O masowej wywózce Polaków, zaplanowanej na jeden dzień, zadecydowały najwyższe władze sowieckiego państwa. Jak pisze znawca tematu prof. Albin Głowacki w swojej książce pt. „Sowieci wobec Polaków na ziemiach wschodnich II Rzeczypospolitej 1939 - 1941”: „Władze bezpieczeństwa ZSRR otrzymały «prawną» podstawę do rozpoczęcia przygotowań do wywózki. Odpowiednie wskazówki w tej sprawie przekazał 19 i 25 grudnia 1939 r. Berii również Stalin”. 10 lutego 1940 r. miała miejsce pierwsza (z czterech) masowa wywózka Polaków w głąb Związku Sowieckiego. Wywieziono wówczas ok. 220 tys. obywateli Rzeczypospolitej, których główną winą było to, że byli Polakami. W większości byli to wojskowi, którzy po zwycięskiej wojnie 1920 r. z bolszewikami osiedlili się na Kresach, urzędnicy państwowi, samorządowcy, leśnicy... W rejestrach objęto wszystkich tych, których uznano za niebezpiecznych dla Sowietów, w tym również dzieci. Jednak ta ilość nie zaspokoiła ekstermistycznych zapędów sowieckich wobec naszego narodu. Zgotowano kolejne wywózki. Potężniejsza zsyłka licząca ok. 320 tys. ludzi odbyła się już 13 kwietnia 1940 r. - wywieziono głównie rodziny zamordowanych tego dnia oficerów. Kolejne wywózki miały miejsce na przełomie czerwca i lipca 1940 r. oraz w czerwcu 1941 r. Liczba ofiary Golgoty Wschodu w latach 1940-53 sięga kilku milionów Polaków.

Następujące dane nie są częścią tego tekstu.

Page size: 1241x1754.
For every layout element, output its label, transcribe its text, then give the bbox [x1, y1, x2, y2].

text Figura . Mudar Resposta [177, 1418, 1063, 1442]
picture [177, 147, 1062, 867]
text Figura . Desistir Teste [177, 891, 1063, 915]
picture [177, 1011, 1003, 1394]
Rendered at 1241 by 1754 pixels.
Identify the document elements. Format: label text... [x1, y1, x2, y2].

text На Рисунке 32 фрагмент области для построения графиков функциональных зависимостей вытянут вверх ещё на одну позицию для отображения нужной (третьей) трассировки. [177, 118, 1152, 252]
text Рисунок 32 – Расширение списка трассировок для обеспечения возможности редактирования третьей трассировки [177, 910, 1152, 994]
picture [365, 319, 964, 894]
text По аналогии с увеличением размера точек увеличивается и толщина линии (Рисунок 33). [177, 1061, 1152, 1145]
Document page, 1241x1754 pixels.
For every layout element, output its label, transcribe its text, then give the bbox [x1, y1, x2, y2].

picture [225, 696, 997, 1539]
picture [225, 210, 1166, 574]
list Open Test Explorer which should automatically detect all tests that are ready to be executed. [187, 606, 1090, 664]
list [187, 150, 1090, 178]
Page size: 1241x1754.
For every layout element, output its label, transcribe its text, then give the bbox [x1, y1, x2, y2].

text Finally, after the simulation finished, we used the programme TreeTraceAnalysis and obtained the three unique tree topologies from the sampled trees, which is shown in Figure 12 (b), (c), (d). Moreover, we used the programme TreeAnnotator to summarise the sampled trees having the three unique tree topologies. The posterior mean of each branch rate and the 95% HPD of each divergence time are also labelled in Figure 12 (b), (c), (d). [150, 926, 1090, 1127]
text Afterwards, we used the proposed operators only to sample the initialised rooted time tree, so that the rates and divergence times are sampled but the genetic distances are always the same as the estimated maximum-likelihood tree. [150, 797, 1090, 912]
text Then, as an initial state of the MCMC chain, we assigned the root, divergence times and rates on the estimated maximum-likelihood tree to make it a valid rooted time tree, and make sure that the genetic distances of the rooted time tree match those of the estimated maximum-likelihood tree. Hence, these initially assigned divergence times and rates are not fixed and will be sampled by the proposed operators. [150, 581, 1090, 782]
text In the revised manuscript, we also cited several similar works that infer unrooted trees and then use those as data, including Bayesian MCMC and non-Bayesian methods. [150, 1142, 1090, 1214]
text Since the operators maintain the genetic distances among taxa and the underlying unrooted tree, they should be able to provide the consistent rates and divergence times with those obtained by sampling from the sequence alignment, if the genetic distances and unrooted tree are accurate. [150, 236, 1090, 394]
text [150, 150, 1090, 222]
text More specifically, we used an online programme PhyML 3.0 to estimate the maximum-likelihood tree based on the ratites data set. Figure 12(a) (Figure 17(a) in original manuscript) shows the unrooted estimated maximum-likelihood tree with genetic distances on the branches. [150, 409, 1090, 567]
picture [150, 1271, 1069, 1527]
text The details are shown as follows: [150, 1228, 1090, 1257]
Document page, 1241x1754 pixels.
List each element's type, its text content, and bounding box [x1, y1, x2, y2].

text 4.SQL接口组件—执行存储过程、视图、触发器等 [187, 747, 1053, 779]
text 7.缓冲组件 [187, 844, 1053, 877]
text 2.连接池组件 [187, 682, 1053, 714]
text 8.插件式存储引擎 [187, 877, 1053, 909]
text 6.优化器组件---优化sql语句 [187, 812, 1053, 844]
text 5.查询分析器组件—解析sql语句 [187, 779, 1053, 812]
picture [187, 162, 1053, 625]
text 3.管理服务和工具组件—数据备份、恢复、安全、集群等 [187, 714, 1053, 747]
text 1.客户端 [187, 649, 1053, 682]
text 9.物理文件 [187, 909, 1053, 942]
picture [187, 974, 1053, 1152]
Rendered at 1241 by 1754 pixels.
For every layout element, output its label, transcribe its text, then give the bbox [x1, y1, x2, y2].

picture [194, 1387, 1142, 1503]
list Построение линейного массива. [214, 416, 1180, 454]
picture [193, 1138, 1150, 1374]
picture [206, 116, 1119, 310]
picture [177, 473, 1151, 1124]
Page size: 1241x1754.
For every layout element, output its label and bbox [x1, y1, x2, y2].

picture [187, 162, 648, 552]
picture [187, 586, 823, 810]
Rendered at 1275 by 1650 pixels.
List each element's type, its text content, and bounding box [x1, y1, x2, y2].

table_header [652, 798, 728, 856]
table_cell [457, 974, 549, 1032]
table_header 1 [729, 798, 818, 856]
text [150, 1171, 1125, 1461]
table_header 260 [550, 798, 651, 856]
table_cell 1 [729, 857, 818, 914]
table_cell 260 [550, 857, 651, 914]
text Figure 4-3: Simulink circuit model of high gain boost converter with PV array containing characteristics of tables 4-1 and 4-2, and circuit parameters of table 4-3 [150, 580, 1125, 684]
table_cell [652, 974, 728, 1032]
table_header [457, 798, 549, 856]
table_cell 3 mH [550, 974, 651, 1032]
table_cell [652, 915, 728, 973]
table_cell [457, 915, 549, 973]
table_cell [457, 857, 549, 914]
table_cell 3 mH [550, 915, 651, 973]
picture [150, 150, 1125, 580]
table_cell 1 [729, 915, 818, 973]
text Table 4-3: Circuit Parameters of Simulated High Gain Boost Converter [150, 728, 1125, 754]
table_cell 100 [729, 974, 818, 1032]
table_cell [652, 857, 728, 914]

Pamiętają, by inni nie zapomnieli

W wigilię 68. rocznicy pierwszej zsyłki Polaków na Sybir, 9 lutego br., jak co roku zebrała się niewielka grupa Sybiraków i tych, którzy czynią to z potrzeby serca i powinności Polaka, by przy symbolicznej mogile Sybiraków i Kresowian na częstochowskim cmentarzu Kule pomodlić się za tych, którzy odeszli do Boga. Różańcowe rozważania, które przed laty zainicjowała Maria Mandat - Sybiraczka, prowadziła s. Beata Gniewek, pasterka z Częstochowy. Mimo, że Siostra w chwili wywózki liczyła 1,5 roku, dzień 10 lutego to dla niej bolesna rana. „To dzień wywózki mojej rodziny z Żyliczyna, powiat Grodno, 28 lutego w pociągu w drodze na Ural urodziła się moja siostra. 10 lutego to także rocznica śmierci mojej mamy, która z wycieńczenia zmarła kilka lat po powrocie z Sybiru do Polski. Ta wspólna modlitwa przy tej mogile jest dla mnie szczególna, ponieważ tam na nieludzkiej ziemi został mój dziadek” - opowiada. Tomasz Onoszko urodził się na ziemiach nowogródzkich. Miał 9 lat, kiedy razem z rodziną zimą, w 40-stopniowym mrozie ładowano ich do bydlęcych wagonów. Po wielu tygodniach jazdy, jako rodzina osadnika wojskowego dotarli do tzw. specposiołków w okolice Archangielska, łagrów o zaostrzonym rygorze. Sześć lat Sybiru trwało całą wieczność, a i powrót do Polski daleki był od powrotu do utęsknionej ziemi obiecanej, Ojczyzny. Najgorsze były lata milczenia o tym, co przeszli. Widmo represji wciąż towarzyszyło Sybirakom...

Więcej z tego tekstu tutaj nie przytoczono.